Abstract
Standard accounts assume that representatives are authorised and held accountable through elections in territorially defined constituencies. In contrast, claims-making approaches hold that representation does not always depend on an electoral connection. This paper argues that the claims-making approach addresses some of the difficulties in the standard account, but remains itself theoretically underspecified. This becomes especially clear when applied to systems with exceptional institutional complexity like the EU. As an alternative to both those other approaches, the paper proposes a revised claims-making approach in which rights claims are used to specify representative claims. It then shows how rights claims do, indeed, play an important role in the representative claims that are made in the European Union arena, and how that, in turn, allows the Union to deal with some of the problems of applying standard forms of representation to its decision-making.
Notes
1. We are grateful to Sandra Kröger, Richard Bellamy and the anonymous reviewer for their very helpful comments and suggestions. The usual disclaimer applies.

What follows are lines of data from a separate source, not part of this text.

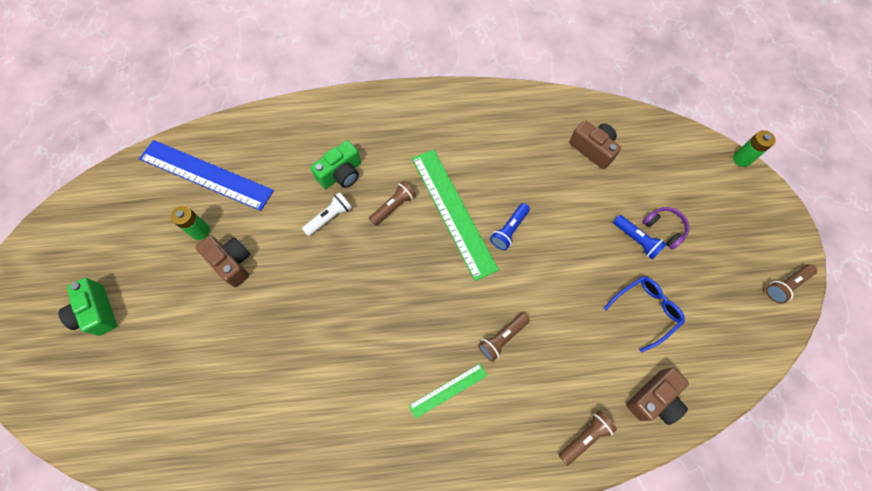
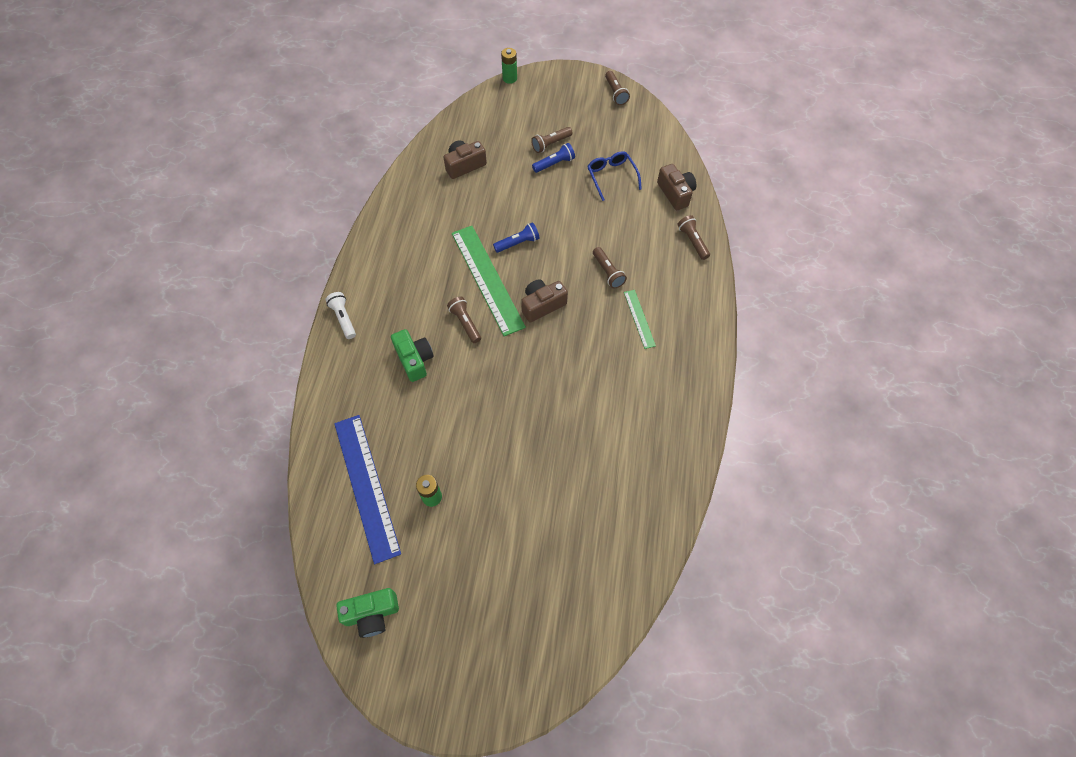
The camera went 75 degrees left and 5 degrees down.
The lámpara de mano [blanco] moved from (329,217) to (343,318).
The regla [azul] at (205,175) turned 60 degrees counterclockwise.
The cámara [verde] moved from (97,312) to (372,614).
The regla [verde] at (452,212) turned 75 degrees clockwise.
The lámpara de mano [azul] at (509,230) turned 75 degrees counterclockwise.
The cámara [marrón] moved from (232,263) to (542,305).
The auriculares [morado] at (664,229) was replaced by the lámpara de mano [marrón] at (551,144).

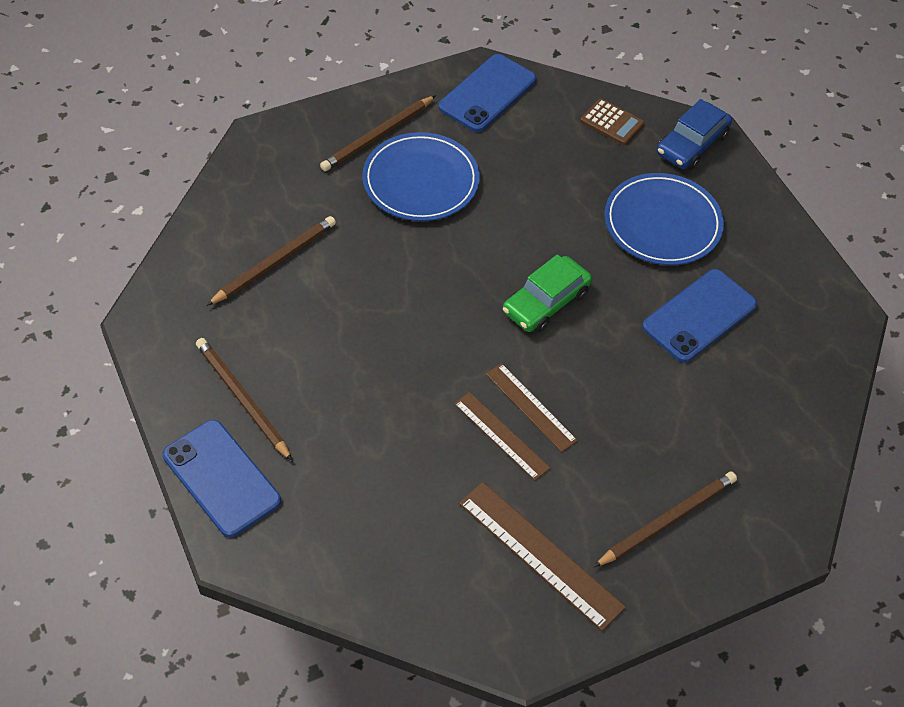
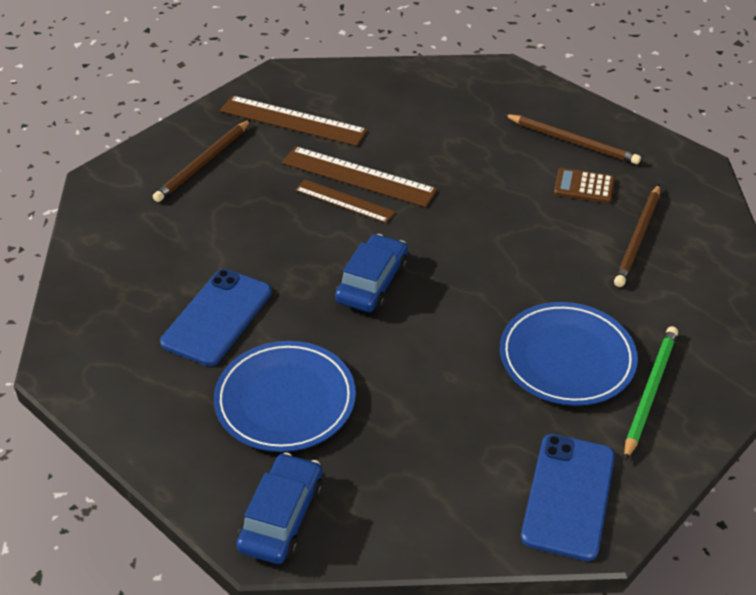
The camera went 160 degrees right and 10 degrees down.
The regla [marrón] at (501,435) changed to 1.56 times the size.
The coche [verde] at (546,302) became the coche [azul] at (372,283).
The calculadora [marrón] moved from (611,122) to (584,186).
The lápiz [marrón] at (378,136) became the lápiz [verde] at (649,392).
The móvil [azul] at (221,478) disappeared.

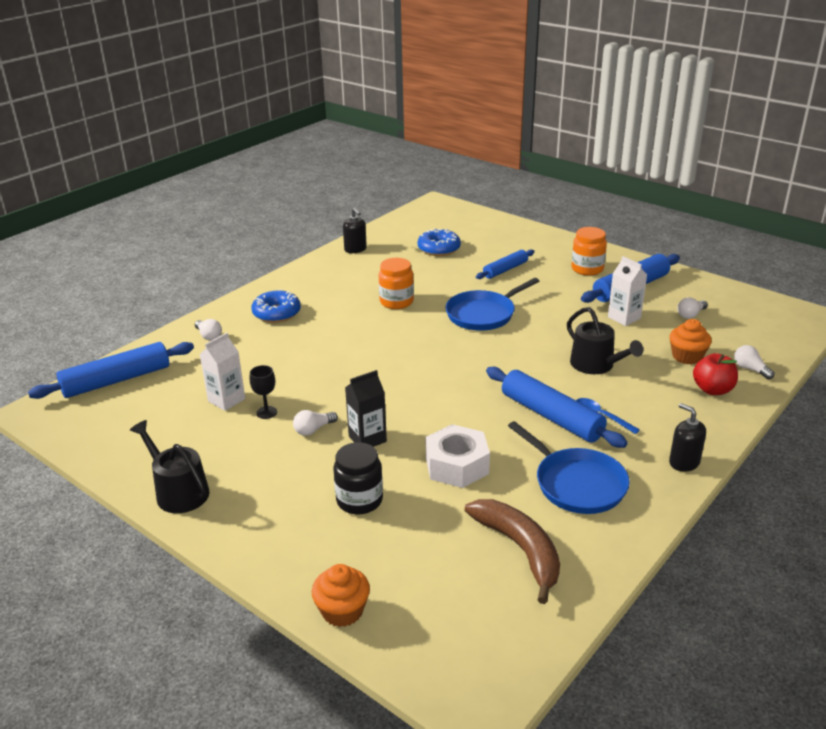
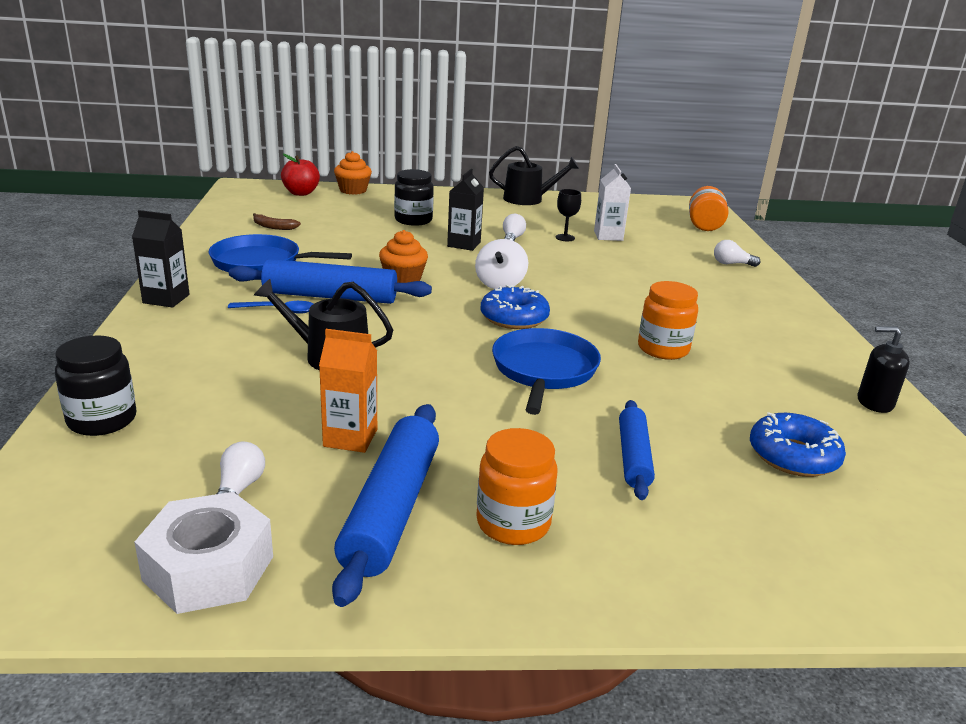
The camera went 135 degrees right and 5 degrees down.
The bombilla [blanco] at (750,369) was replaced by the tarro [negro] at (102,420).
The dispensador de jabón [negro] at (684,462) was replaced by the cartón de leche [negro] at (166,299).
The tuerca [blanco] moved from (457,465) to (208,568).
The plátano [marrón] at (520,549) changed to 0.47 times the size.
The manzana [rojo] moved from (712,390) to (301,193).
The cartón de leche [blanco] at (624,318) became the cartón de leche [naranja] at (350,438).
The magdalena [naranja] moved from (687,356) to (403,279).
The peonza [blanco] at (500,283) appeared.
The rosquilla [azul] moved from (276,313) to (514,318).
The rodillo [azul] at (116,380) was replaced by the tarro [naranja] at (704,225).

2. Pitkin (Citation1967) also aims at the representatives‘ activities but does so rather through the lenses of several seminal authors in the history of political thought without constructing an abstract model.
3. Saward makes it clear that ‘[t]he “interests” of a constituency have to be “read in” more than “read off”; it is an active, creative process. Political figures, parties, lobby groups, social movements – as makers of representative claims, their business is aesthetic because it is political.’ (2010, 74).